Learning Lishma is something like taking off in an airplane: you soar aloft, and the earth below becomes a miniature village, with tiny houses and thread-like highways.  Life takes on totally different proportions when viewed from above the clouds. The problems of life, jealousy, happenstances,  worries of making a living, whatever else, just become so small, because you are being G-dly. There are no words that can explain this, for no words can describe something that is literally out of this world. G-dliness. It is so out of this world, so out of focusing on human interests, and so much about focusing on G-d’s interests.
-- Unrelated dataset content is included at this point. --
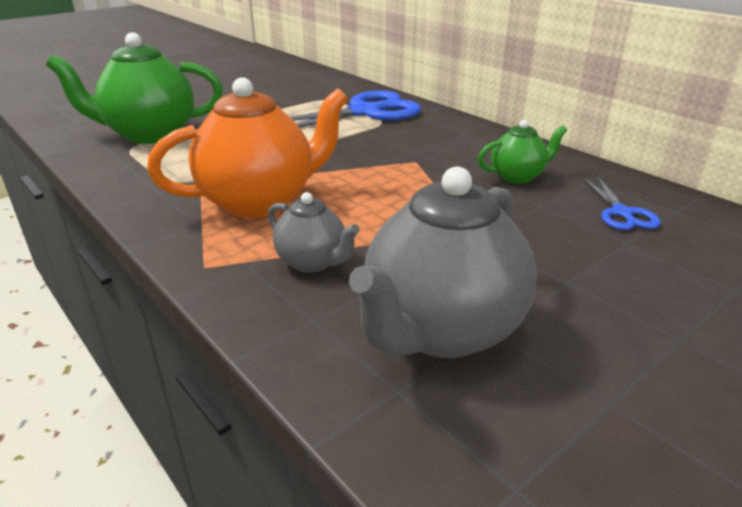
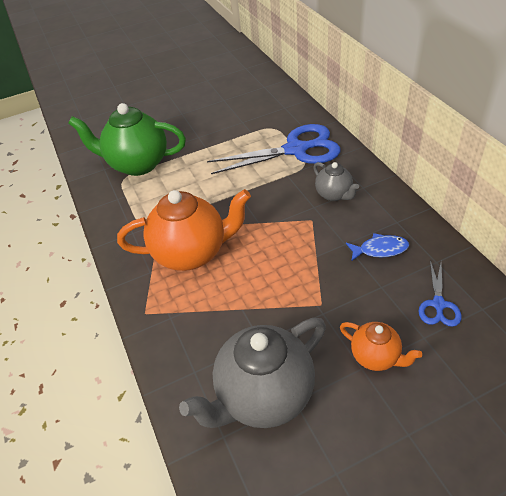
camera: 20 degrees right, 15 degrees up
(312, 262) = (208, 320): grey teapot -> grey teapot (334, 195)
(517, 177) = (380, 249): green teapot -> blue fish
(578, 268) = (375, 357): none -> orange teapot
And that is דברים הרבה, a lot of things. Being G-dly.  A person becomes so G-dly through learning Torah Lishmah that G-d listens to him and runs the world according to his requests. The Or Hachaim has a beautiful twist on the words of our Rabbis, השותה מים לצמאו מברכים עליו שהכל נהיה בדברו  Literally meaning , Someone who drinks water out of thirst, makes the Shehakol blessing.  But the Ohr Hachaim gives the words of this halacha a new twist: Our Rabbis teach that Torah is comparable to Water. With that in mind, we can reinterpret the statement mentioned above – Someone who learns Torah solely to quench his thirst for Torah – G-d blesses him that whatever he says will come true.

Can you become more G-dly than that?